I aim instead to explore how African American representation exists within and creates discursive spaces that respond to a growing interracialism in American cultural production and in the spaces of the American city. Working-class urban “blackness” stands as a critical and multivalent concept in my discussion of the interwar period for its suggestion of a racial status and cultural attitude that black and white audiences recognized, adopted, and intermittently rejected. The mechanisms for its use fuel this book’s historically specific investigation of the ways in which “black” signified in New York in the late 1920s through the mid-1930s, when art, advertising, theater, and film all served as cultural sites that attempted to delineate and codify blackness. Underlying the pleasures of jazz music, Negro stage performances, and integrated nightclubs were latent anxieties about racial transgression or “passing,” and the frequent inability or failure of vision to locate urban blackness. Definitive pictorial criteria for identifying blackness in order to demarcate and preserve racial categories proved elusive, and Marsh struggled, as did many artists of the period, with how to represent blackness and where, if at all, signs of blackness should be fixed: on the body (skin color, bestialized features), elsewhere in the painting (setting, narrative), or even in the removal of the black figure altogether.

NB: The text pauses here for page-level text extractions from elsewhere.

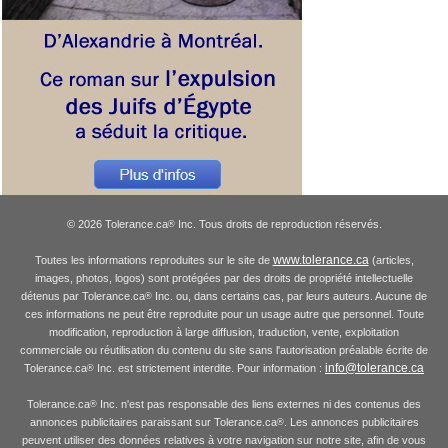
© 2026 Tolerance.ca
Inc. Tous droits de reproduction réservés.
®
www.tolerance.ca
Toutes les informations reproduites sur le site de
(articles,
images, photos, logos) sont protégées par des droits de propriété intellectuelle
détenus par Tolerance.ca
Inc. ou, dans certains cas, par leurs auteurs. Aucune de
®
ces informations ne peut être reproduite pour un usage autre que personnel. Toute
modification, reproduction à large diffusion, traduction, vente, exploitation
commerciale ou réutilisation du contenu du site sans l'autorisation préalable écrite de
info@tolerance.ca
Tolerance.ca
Inc. est strictement interdite. Pour information :
®
Tolerance.ca
Inc. n'est pas responsable des liens externes ni des contenus des
®
annonces publicitaires paraissant sur Tolerance.ca
. Les annonces publicitaires
®
peuvent utiliser des données relatives à votre navigation sur notre site, afin de vous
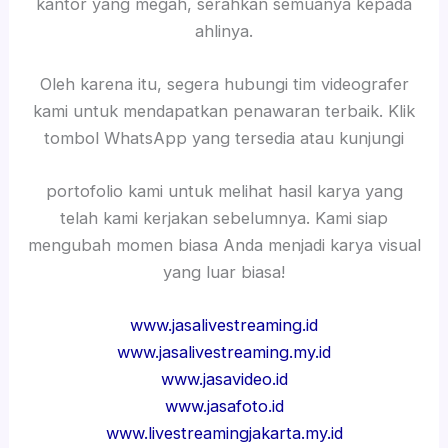
kantor yang megah, serahkan semuanya kepada
ahlinya.
Oleh karena itu, segera hubungi tim videografer
kami untuk mendapatkan penawaran terbaik. Klik
tombol WhatsApp yang tersedia atau kunjungi
portofolio kami untuk melihat hasil karya yang
telah kami kerjakan sebelumnya. Kami siap
mengubah momen biasa Anda menjadi karya visual
yang luar biasa!
www.jasalivestreaming.id
www.jasalivestreaming.my.id
www.jasavideo.id
www.jasafoto.id
www.livestreamingjakarta.my.id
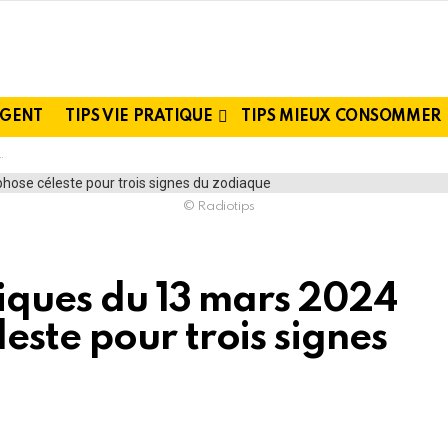
RGENT
TIPS VIE PRATIQUE
TIPS MIEUX CONSOMMER
© Radiotips
giques du 13 mars 2024
ste pour trois signes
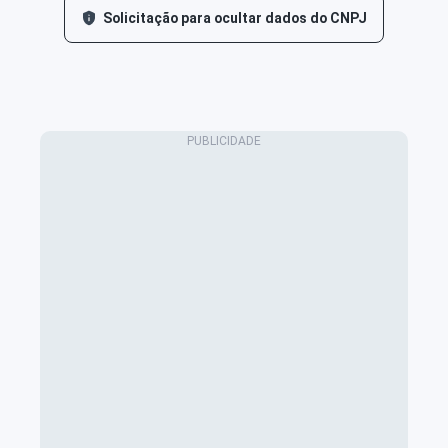
Solicitação para ocultar dados do CNPJ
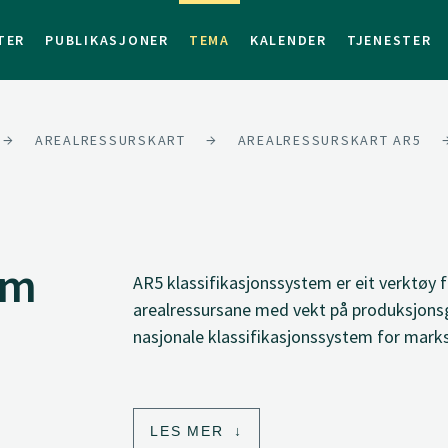
TER
PUBLIKASJONER
TEMA
KALENDER
TJENESTER
AREALRESSURSKART
AREALRESSURSKART AR5
em
AR5 klassifikasjonssystem er eit verktøy f
arealressursane med vekt på produksjonsg
nasjonale klassifikasjonssystem for marks
LES MER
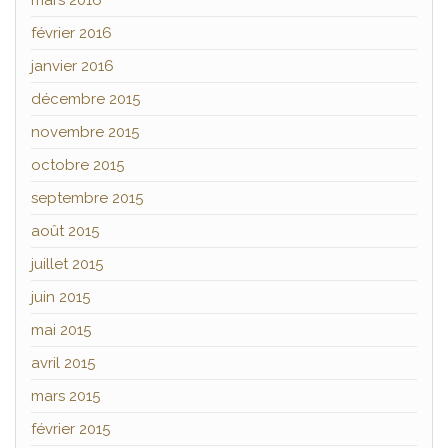
mars 2016
février 2016
janvier 2016
décembre 2015
novembre 2015
octobre 2015
septembre 2015
août 2015
juillet 2015
juin 2015
mai 2015
avril 2015
mars 2015
février 2015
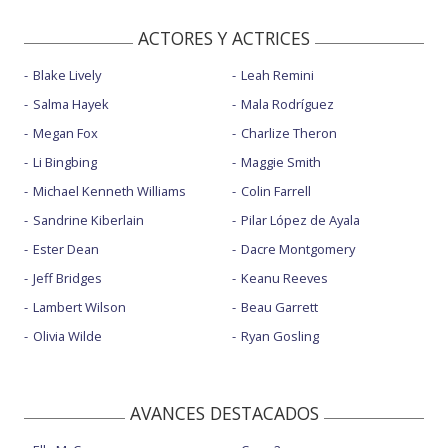
ACTORES Y ACTRICES
Blake Lively
Leah Remini
Salma Hayek
Mala Rodríguez
Megan Fox
Charlize Theron
Li Bingbing
Maggie Smith
Michael Kenneth Williams
Colin Farrell
Sandrine Kiberlain
Pilar López de Ayala
Ester Dean
Dacre Montgomery
Jeff Bridges
Keanu Reeves
Lambert Wilson
Beau Garrett
Olivia Wilde
Ryan Gosling
AVANCES DESTACADOS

If racial language dictates the method by which I approach Marsh’s representations, then the city provides a frame through which interpretations of the black body are distilled. The representation of urban spaces often collapses into the representation of “the city”—a symbolic construct of an aggregate of visual, spatial, and experiential details reduced to a single entity—and as a result suggests (inaccurately) coherence. As Marsh’s representations of the black urban subject articulate, there is an inherent instability in its promises of legibility and visibility—promises further confounded by urban representations’ own claims to offer a readable scoring of the city. The competing ways in which race is or can be engaged through the lived experience of urban spaces and in their representations produce multiple access points for interpretation. Sensitive to popular urban locales and the dynamic interplay between people and the city, Marsh’s imagery emphasized the importance of place and location, the establishment of boundaries, and the racial definition of physical space. His paintings of black figures on the subway, at Coney Island, in Harlem, or in the Bowery construct a means for deciphering New York’s shifting urban culture through the presentation of public, racialized space and, importantly, respond to contemporary discourses of urban space, social order, and the negotiation of the presence of African Americans in the 1930s.